The new funding will help the company expand the deployment of its scooters, Biderman said in a phone interview.
Thousands of LINK scooters are currently deployed in 12 cities including Seattle; Oakland, California; Columbus, Ohio; Rome, Italy; and Madrid, Spain. Superpedestrian is looking to expand to an additional 25 cities, including New York City.
The onboard intelligent system scans the vehicles every 30 minutes for potential defects, like water penetration, which could damage the electrical circuits of the scooter, too-high battery temperatures, and cobblestone-caused short circuits.
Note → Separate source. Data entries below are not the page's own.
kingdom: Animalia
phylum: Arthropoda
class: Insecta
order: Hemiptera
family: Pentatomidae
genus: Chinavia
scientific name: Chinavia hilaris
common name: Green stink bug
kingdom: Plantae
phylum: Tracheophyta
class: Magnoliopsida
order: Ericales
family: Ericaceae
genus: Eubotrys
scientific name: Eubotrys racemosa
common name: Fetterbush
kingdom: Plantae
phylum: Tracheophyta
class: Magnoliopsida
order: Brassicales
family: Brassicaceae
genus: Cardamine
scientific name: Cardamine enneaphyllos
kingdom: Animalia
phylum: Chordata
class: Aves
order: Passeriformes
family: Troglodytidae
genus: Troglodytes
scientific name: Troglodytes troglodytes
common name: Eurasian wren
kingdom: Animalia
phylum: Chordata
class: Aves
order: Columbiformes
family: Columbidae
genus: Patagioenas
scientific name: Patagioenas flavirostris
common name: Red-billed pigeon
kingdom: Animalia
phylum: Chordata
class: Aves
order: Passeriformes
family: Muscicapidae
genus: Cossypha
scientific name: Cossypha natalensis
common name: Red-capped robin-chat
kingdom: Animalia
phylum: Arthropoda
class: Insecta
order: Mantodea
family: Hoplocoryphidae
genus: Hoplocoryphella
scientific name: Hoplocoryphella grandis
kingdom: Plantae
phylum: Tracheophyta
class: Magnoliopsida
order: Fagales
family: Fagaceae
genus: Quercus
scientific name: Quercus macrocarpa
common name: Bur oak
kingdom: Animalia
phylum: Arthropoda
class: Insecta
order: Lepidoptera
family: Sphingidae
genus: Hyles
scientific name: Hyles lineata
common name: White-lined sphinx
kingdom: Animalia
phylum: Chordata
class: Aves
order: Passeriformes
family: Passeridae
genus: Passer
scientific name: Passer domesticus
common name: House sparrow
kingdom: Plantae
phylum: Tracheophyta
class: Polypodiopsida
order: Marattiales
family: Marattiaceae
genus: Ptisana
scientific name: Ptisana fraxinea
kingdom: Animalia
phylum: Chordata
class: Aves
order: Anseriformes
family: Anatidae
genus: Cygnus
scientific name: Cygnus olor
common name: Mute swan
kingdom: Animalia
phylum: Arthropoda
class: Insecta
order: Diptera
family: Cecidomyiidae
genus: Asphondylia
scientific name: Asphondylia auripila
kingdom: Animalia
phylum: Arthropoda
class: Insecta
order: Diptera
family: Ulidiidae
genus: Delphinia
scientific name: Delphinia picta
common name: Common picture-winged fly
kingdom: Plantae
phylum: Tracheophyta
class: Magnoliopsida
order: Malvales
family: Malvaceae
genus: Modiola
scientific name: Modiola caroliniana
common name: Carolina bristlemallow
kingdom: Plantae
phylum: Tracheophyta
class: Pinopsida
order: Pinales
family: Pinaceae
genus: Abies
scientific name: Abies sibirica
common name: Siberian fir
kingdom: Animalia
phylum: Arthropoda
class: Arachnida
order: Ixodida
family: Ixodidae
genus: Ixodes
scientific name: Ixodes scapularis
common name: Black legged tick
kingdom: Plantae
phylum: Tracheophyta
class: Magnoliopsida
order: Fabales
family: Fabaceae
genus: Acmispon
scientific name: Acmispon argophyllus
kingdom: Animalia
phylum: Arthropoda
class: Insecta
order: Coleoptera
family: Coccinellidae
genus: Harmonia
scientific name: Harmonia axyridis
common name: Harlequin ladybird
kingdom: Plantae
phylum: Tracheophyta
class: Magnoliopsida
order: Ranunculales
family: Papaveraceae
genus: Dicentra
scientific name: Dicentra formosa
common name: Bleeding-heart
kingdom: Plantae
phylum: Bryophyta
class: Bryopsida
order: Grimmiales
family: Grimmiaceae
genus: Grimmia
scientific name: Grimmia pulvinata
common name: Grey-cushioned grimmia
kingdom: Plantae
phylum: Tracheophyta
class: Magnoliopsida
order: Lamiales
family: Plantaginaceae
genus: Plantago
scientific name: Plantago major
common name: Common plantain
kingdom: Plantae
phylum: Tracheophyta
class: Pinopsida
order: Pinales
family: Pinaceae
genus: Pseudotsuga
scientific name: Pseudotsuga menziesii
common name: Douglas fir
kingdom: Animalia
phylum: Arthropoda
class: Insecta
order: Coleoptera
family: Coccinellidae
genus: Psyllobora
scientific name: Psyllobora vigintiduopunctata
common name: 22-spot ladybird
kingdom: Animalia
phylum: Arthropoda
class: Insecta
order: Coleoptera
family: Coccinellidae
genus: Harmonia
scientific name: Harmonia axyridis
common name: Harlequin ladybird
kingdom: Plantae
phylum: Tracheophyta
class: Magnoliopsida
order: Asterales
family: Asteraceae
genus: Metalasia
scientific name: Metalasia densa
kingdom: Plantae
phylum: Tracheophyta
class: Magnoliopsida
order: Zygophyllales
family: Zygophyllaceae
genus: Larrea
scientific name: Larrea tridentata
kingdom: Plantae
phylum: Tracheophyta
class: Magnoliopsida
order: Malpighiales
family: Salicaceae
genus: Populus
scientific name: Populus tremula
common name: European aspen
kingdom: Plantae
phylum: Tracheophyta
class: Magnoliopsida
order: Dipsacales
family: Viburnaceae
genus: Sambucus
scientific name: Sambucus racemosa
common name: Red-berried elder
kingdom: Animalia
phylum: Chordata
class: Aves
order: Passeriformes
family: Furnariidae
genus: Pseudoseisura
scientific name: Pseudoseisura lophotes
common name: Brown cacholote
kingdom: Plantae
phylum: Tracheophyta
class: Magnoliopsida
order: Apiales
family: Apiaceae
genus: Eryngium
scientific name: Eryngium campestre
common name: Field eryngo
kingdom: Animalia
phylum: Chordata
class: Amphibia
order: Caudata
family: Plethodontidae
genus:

When the vehicle is in use, the system scans the scooter constantly for problems, Biderman said.
“There are hundreds of things that could go wrong with normal use,” Biderman said.
The systems on the scooters can detect and fix malfunctions without the rider even noticing, he said. If something is very wrong the vehicle halts and opens its own service ticket, which operators then get alerted to. The self-protection ability of the scooter is some 55%, Biderman said.
LINK’s so-called A.I. Mechanic has performed 84,500 autonomous repairs to date, the statement said.
Because the brains of the scooter are on the vehicle, they can also hold maps with city rules, which can halt a rider from entering a one way street against traffic, or a no-scooter area.
Biderman demonstrated a map of Seattle, where LINK scooters had been halted at the outside perimeter of a no-scooter access area.
“Superpedestrian’s LINK fleet aims for the double bottom line we look for through the Citi Impact Fund, benefitting both communities and investors. They’ve taken time to get the technology right, the growth has been sustainable and their product is profitable,” said Ed Skyler, Citi’s executive vice president for Global Public Affairs, in the statement. “As the density of cities increase, there is huge demand for safe, sustainable transportation options.”
OurCrowd CEO Jon Medved said Superpedestrian’s platform is “safer and smarter” than any competitor’s.